Steve Murdock, the former Texas state demographer and current director of the Hobby Center for the Study of Texas, expects that things would not improve under the budget of a struggling infant nation.

"For Texas to be the competitive nation that we would all wish it would be, it has to make major improvements in education," Murdock says, "because right now it's falling short."

Texas writer Joe Nick Patoski sits on a bench in downtown Austin, ruminating on the hassles of self-rule.

"You can't get in the car and go to New Orleans [and] be there in six hours anymore," he says. "Listen, have you been to the Louisiana checkpoint in Vinton? They're extracting some kind of revenge, the way they treat us as Third World citizens."

Patoski imagines losing a number of friends to the post-secession "Texodus," when U.S. citizens fled Texas for the Upper 48 states. He says he's rooting for the republic, but he's anxious for its future.

I'm still proud to be a Texan," he says, "but I wish they would've thought this through before they jumped and cut the cord."

Step 1: Don't Go To War With Oklahoma

During the state's first run as a republic, from 1836 to 1845, Texas established diplomatic relations with England, France, the Netherlands and the United States. Today, the modern nation of Texas would find even more countries eager to build embassies in Austin, says Carne Ross of Independent Diplomat, a New York firm that advises fledgling nations.

"Because of Texas' wealth — [it's the] 15th-largest economy in the world — [foreign nations] do not want to have bad relations with Texas," Ross says. "There are many countries, China for instance, that want to preserve their ability to access countries with major oil and gas reserves, so Texas fit into that."

Unlike the first republic, a modern nation of Texas needs to have positions on things like the Israeli-Palestinian conflict.

"But what was interesting was that Texas' positions were often quite different from the remaining United States," Ross says.

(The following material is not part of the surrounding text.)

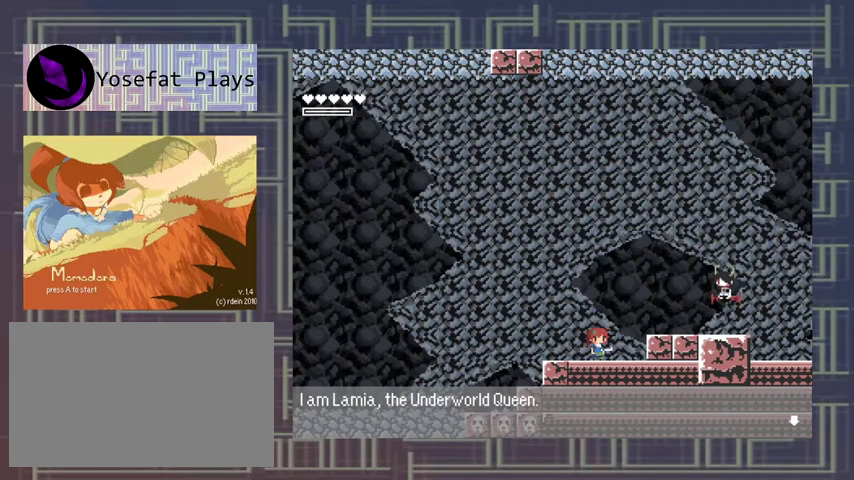
{"buttons": [], "left_stick": "center", "events": []}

What would Texas's foreign policy entail? Country singer and humorist Kinky Friedman imagines what he would do as the Texas secretary of foreign affairs.

"I think the first thing we would do is go to the Third World countries and teach the women how to grow big hair and give the men Rick Perry wigs," he says. "I will keep us out of war with Oklahoma. And one of the first countries we'll open free trade with is Cuba. We will be opening cigar stores all over Texas. We're not supporting their economy; we're burning their fields."

From Texas To La Republica De Tejas

Texas might see itself as culturally akin to its former fatherland, but as time goes on, the nation's destiny would be determined by its genetic ties to the south. If current demographic growth continues, Texas will become majority Hispanic within a generation. The prospect of Texas as the newest Latin American nation amuses Austin cultural marketing consultant Mando Rayo.

"Texas becomes La Republica de Tejas," Rayo says. "The panhandle city of Amarillo becomes Amarillo, and our national pride, the Dallas Vaqueros, win the Super Bowl."

But would the U.S. let Texas go or would there be a constitutional standoff and opposition from the remaining united states? University of Texas, Austin, presidential scholar H.W. Brands doesn't anticipate a painful separation.

"The Texans were all set for a fight," he says. "I don't know, maybe they were a little bit surprised — maybe they were miffed — that much of the rest of the country said, 'Well we've had enough of the Texans, let 'em go. We'll be better off without 'em.' "

The premise of an independent Texas isn't actually all that popular in the Lone Star State. Last year, Public Policy Polling asked Texans if they favored secession, and fewer than 1 in 5 were for it. As for the 18 percent that said yes — they can just consider our simulation food for thought.